Urban and town architecture has long been a specialty of Shore. The lines of Israeli apartment complexes in Haifa or Nazareth are more jagged and discordant than ones in Euston, Pennsylvania or Charleston, South Carolina. But by now, wherever he goes, he could probably be blindfolded and make a taut picture out of a road, cars, dwellings, windows, rooftops, and sky, with or without signage. Walker Evans’s American Photographs was the first book to intrigue him as a teenage boy, and he continues to draw from its ascetic aesthetic. Whether photographing in the grassy hills of Montana or the scrub of the Big Bend in Texas in the 1980s, he enjoys the challenge of framing a scene out of only a few unpromising elements—a scene that yields meaning only after a second or third look and in context with a series.
In contrast with Josef Koudelka’s The Wall, Shore’s book features human beings and not just indirect evidence of them. His portraits of Orthodox Jews and the more secular young in Jerusalem acknowledge differences while the similar framing around each suggests they walk on common ground.

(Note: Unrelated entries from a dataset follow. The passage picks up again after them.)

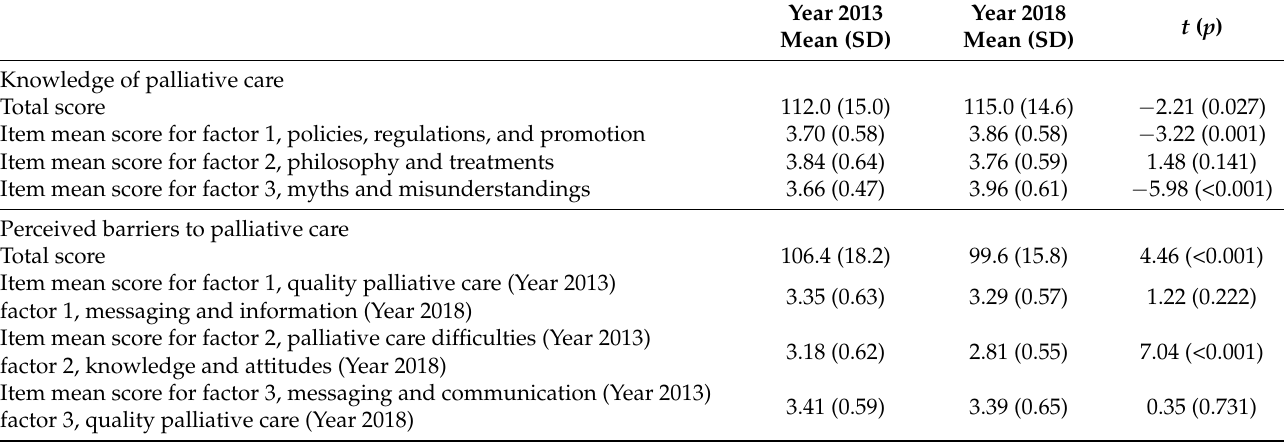
Table 6. Evaluations of mean scores of the total scale and the factors of knowledge of palliative care scale and perceived barriers to palliative care in 2013 and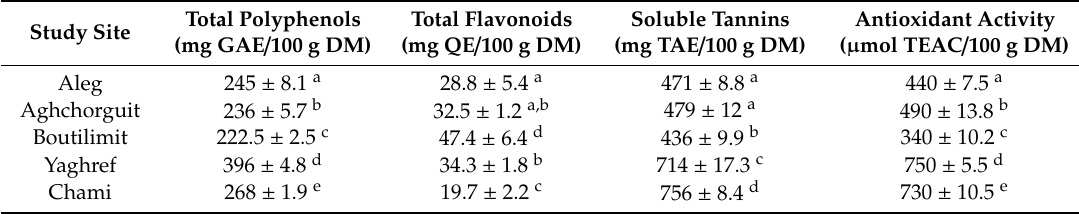
Table 3. Means ± standard deviation of bioactive compounds and antioxidant activity of B. aegyptiaca fruit pulp from 5 locations in Mauritania, Northwest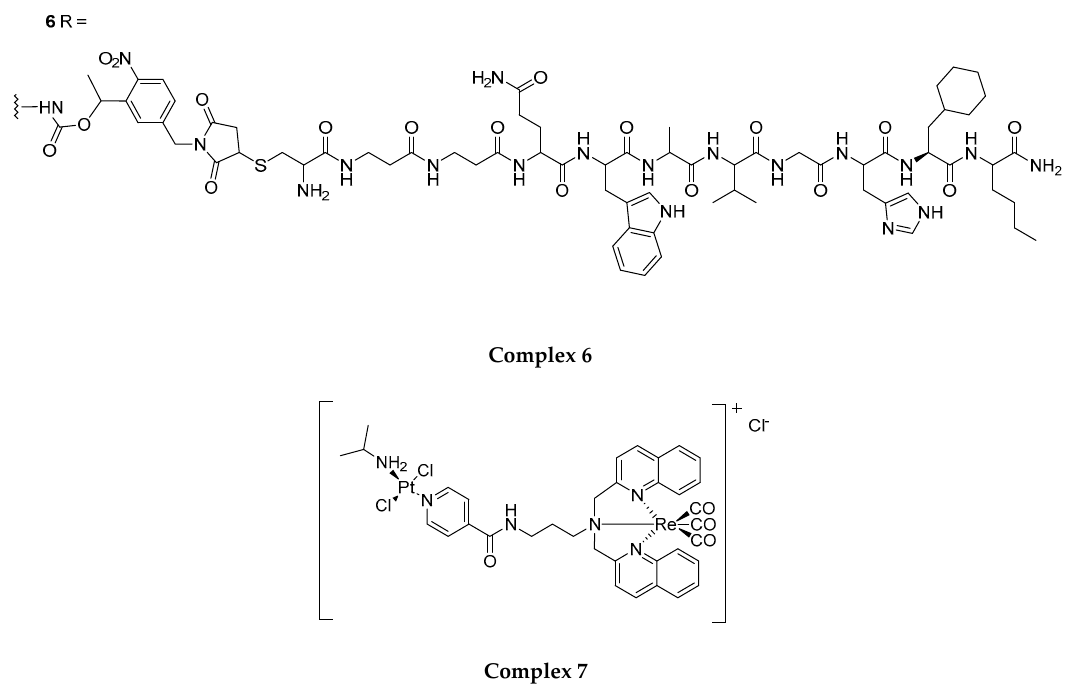
Figure 4. A series of different ligands complexed to the Re(I) tricarbonyl core forming different Re(I) tricarbonyl complexes with different phototoxic activity on cancer cell lines.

Shore’s perspective on Israel, while less obviously formalist than Koudelka’s, is just as reliant on metaphor as an organizing point. The Czech-French photographer used the wall and its knife-like slicing up of the landscape as a reflection of what he believes the snaking structure is doing socially to the country and, by extension, to any chance for peace with the displaced Palestinians. The American lets patches of dry vegetation and concrete homes clinging to rocky hillsides serve as his symbols for the tenacity of a people.
One can sense Shore’s respect for the Israelis. That they have thrived in a desert climate among hostile neighbors is worthy of anyone’s admiration. Not that politics, religion, history, economic might, or military strategy are what interest Shore (or Koudelka). Those are abstract subjects beyond the power of a lens to describe with any accuracy.
Shore has accumulated over 50 years an almost unrivaled knowledge of what a photograph of a landscape says about those who live or work there. It’s that wisdom, along with his awareness of the camera’s limitations—not to mention his reluctance to generalize and see his own culture reflected in theirs, a temptation that often befalls foreigners when they invade the Middle East—that makes this book of hot, dusty pictures so thirst-quenching.
Collector’s POV: Stephen Shore is represented in New York by 303 Gallery (here). His color work (vintage and later prints) is consistently available at auction, generally ranging in price between $1000 and $35000.